## Task instructions:
Identify all lines of the data containing the string "Privacidad" and copy them.

━━━━━━━━━━━━━━━━━━━━

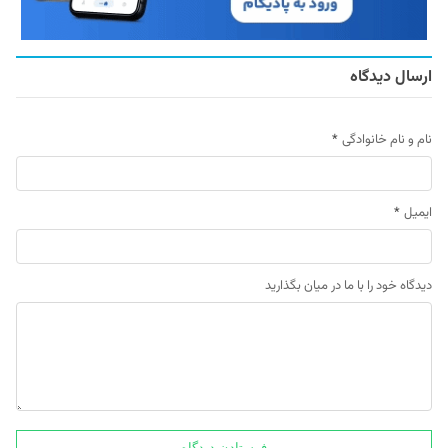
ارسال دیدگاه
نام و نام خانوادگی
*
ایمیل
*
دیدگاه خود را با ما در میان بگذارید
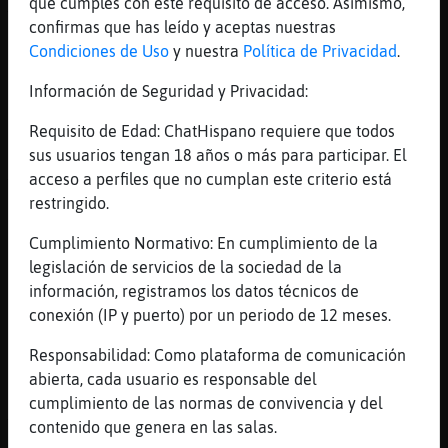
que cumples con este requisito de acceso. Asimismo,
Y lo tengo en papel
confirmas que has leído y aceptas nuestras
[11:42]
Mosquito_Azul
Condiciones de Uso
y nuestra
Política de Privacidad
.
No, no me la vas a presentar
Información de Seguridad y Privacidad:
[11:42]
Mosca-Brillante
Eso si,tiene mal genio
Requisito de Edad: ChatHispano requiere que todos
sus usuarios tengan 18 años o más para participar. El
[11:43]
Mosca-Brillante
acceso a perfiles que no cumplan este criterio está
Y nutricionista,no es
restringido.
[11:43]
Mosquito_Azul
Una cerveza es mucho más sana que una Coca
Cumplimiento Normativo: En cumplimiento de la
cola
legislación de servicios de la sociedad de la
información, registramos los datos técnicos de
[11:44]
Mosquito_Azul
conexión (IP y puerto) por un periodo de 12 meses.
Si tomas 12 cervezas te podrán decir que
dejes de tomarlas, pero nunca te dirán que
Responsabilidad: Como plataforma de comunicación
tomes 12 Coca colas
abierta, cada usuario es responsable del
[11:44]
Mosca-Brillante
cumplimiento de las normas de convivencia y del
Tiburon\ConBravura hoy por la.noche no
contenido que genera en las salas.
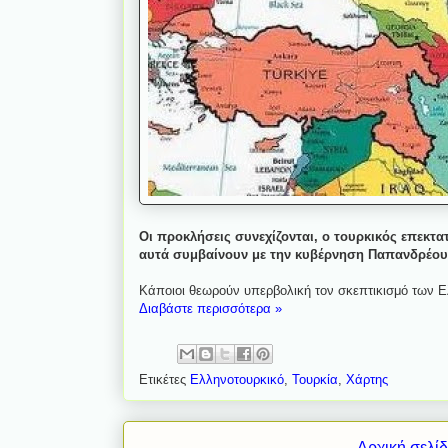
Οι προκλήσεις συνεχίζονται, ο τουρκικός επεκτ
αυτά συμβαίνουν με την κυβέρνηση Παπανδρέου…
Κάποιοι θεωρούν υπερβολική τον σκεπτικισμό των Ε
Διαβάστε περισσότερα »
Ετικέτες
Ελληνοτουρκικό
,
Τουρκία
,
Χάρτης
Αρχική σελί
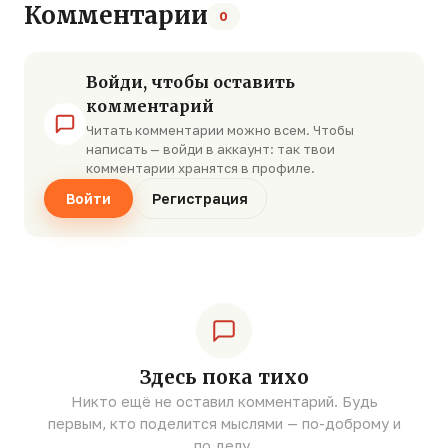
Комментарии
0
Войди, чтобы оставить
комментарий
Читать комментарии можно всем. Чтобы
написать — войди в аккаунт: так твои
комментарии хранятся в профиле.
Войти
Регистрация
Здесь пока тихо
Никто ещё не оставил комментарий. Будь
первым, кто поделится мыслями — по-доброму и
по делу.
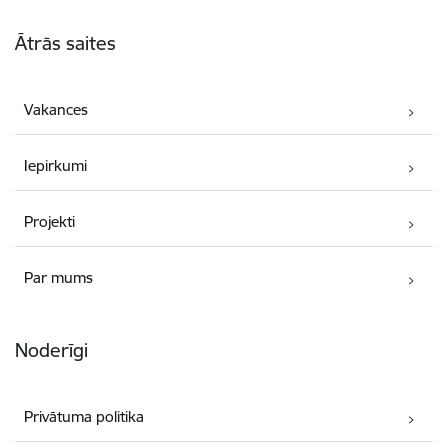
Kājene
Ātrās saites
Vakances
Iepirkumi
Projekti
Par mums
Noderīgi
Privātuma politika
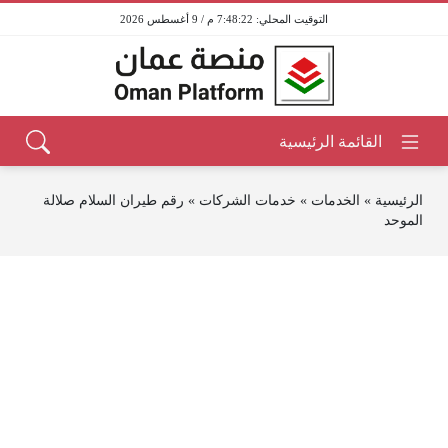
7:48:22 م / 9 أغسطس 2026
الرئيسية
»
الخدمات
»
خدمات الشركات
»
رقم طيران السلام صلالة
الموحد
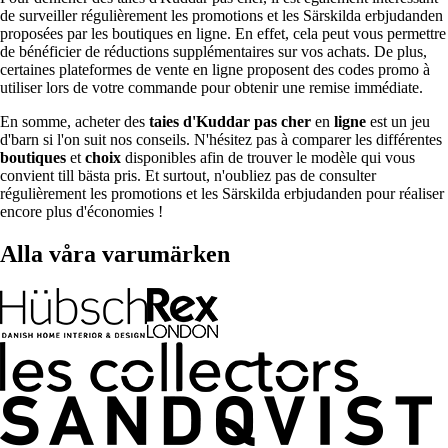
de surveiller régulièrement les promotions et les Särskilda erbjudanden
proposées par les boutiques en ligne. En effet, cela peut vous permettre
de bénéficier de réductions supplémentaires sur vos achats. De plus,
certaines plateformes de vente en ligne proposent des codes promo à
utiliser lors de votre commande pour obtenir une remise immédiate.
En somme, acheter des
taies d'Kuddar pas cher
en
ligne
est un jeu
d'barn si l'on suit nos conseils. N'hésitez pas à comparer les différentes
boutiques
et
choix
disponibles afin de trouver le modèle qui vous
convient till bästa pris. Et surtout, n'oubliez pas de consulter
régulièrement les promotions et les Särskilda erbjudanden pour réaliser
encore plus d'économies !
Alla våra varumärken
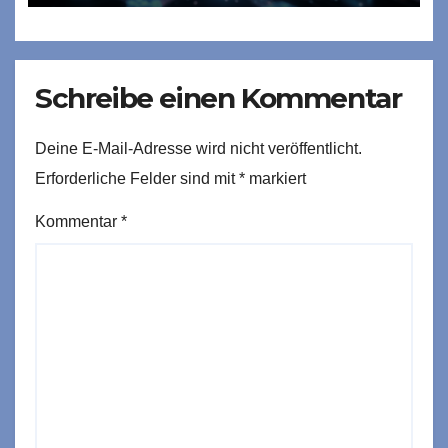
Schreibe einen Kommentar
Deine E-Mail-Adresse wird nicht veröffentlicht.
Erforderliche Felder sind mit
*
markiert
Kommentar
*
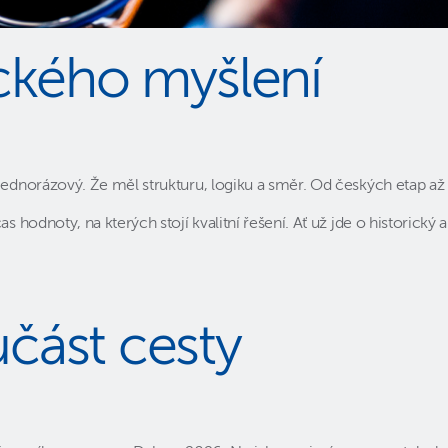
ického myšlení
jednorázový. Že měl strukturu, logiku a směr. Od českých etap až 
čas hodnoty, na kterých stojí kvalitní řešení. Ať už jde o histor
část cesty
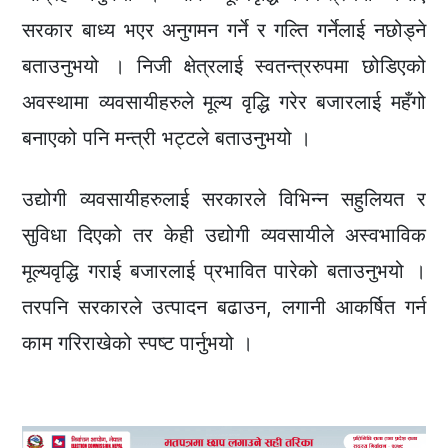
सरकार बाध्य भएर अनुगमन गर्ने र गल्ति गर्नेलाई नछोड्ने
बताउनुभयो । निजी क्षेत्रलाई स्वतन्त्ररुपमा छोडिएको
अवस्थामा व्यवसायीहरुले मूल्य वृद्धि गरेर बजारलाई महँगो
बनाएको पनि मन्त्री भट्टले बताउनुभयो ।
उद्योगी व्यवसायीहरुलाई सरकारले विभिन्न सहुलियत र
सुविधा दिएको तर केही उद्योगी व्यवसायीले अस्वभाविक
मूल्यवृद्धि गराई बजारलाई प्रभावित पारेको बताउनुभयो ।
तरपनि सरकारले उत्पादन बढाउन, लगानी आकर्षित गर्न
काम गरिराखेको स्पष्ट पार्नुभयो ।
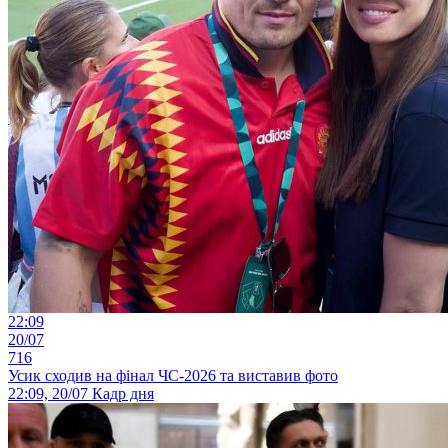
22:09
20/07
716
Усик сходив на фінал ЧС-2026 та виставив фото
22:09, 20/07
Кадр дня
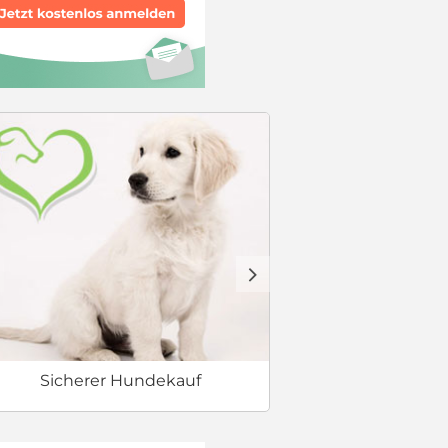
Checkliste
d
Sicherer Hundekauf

━━━━━━━━━━━━━━━━━━━━

## Solution for this task:
Política de Privacidad
Información de Seguridad y Privacidad:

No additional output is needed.